1. Combate el resfriado común y la gripe más rápido
Gracias a sus propiedades antivirales, antibacterianas y antiinflamatorias combinadas, la canela y la miel pueden acortar la duración de los resfriados y aliviar síntomas como dolor de garganta, congestión y fatiga.
Prueba esto: Mezcla 1 cucharadita de miel cruda y ½ cucharadita de canela en una taza de agua tibia (no hirviendo) o infusión. Bebe de 2 a 3 veces al día al primer síntoma de malestar.

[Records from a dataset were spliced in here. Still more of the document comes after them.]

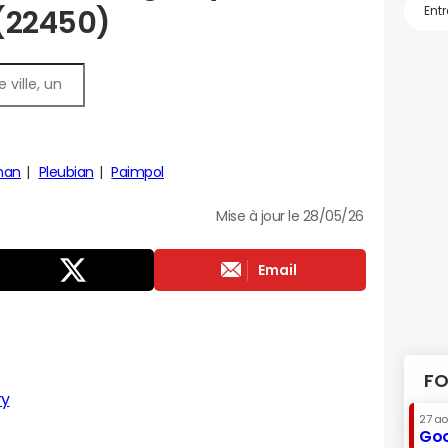
 (22450)
nan
Pleubian
Paimpol
Mise à jour le 28/05/26
Email
FO
ry
27 a
Goo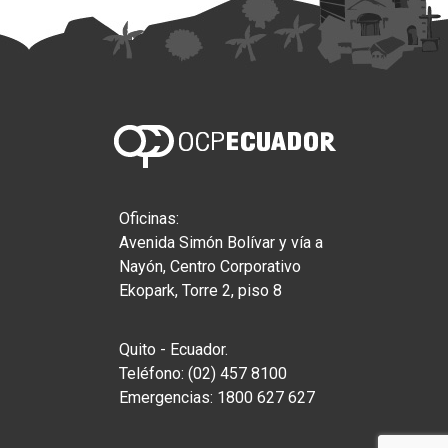
Oficinas:
Avenida Simón Bolívar y vía a
Nayón, Centro Corporativo
Ekopark, Torre 2, piso 8
Quito - Ecuador.
Teléfono: (02) 457 8100
Emergencias: 1800 627 627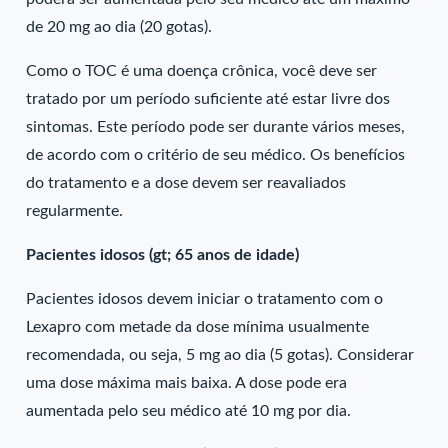
de 20 mg ao dia (20 gotas).
Como o TOC é uma doença crônica, você deve ser
tratado por um período suficiente até estar livre dos
sintomas. Este período pode ser durante vários meses,
de acordo com o critério de seu médico. Os benefícios
do tratamento e a dose devem ser reavaliados
regularmente.
Pacientes idosos (gt; 65 anos de idade)
Pacientes idosos devem iniciar o tratamento com o
Lexapro com metade da dose mínima usualmente
recomendada, ou seja, 5 mg ao dia (5 gotas). Considerar
uma dose máxima mais baixa. A dose pode era
aumentada pelo seu médico até 10 mg por dia.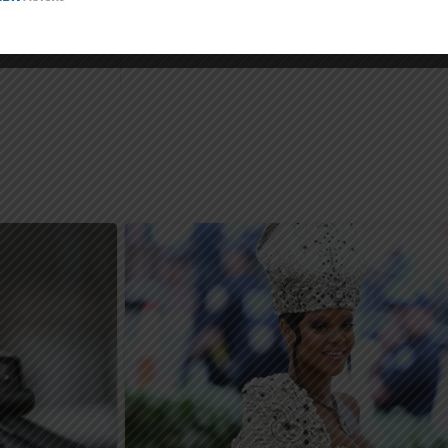
खन मुद्दा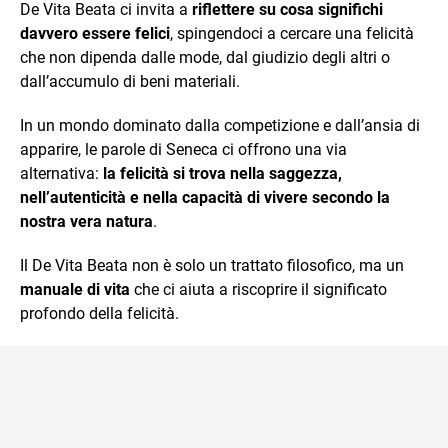
De Vita Beata ci invita a
riflettere su cosa significhi
davvero essere felici
, spingendoci a cercare una felicità
che non dipenda dalle mode, dal giudizio degli altri o
dall’accumulo di beni materiali.
In un mondo dominato dalla competizione e dall’ansia di
apparire, le parole di Seneca ci offrono una via
alternativa:
la felicità si trova nella saggezza,
nell’autenticità e nella capacità di vivere secondo la
nostra vera natura
.
Il De Vita Beata non è solo un trattato filosofico, ma un
manuale di vita
che ci aiuta a riscoprire il significato
profondo della felicità.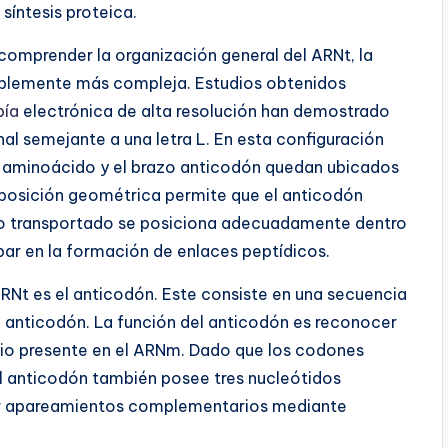
síntesis proteica.
a comprender la organización general del ARNt, la
ablemente más compleja. Estudios obtenidos
pía
electrónica de alta resolución han demostrado
al semejante a una letra L. En esta configuración
l aminoácido y el brazo anticodón quedan ubicados
sposición geométrica permite que el anticodón
do transportado se posiciona adecuadamente dentro
ipar en la formación de enlaces peptídicos.
ARNt es el anticodón. Este consiste en una secuencia
e anticodón. La función del anticodón es reconocer
o presente en el ARNm. Dado que los codones
el anticodón también posee tres nucleótidos
r apareamientos complementarios mediante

Por qué funciona: La miel recubre la garganta para suprimir la tos, mientras que la naturaleza cálida de la canela ayuda a disolver la mucosidad y mejorar la circulación, acelerando la recuperación.
2. Favorece niveles saludables de azúcar en sangre
A pesar de contener azúcares naturales, la miel cruda consumida con moderación, especialmente cuando se combina con canela, puede ayudar a estabilizar los niveles de glucosa.
Un metanálisis de 2020 publicado en The Journal of the American College of Nutrition descubrió que la suplementación con canela redujo significativamente la HbA1c (un marcador del control del azúcar en sangre a largo plazo) en personas con diabetes tipo 2.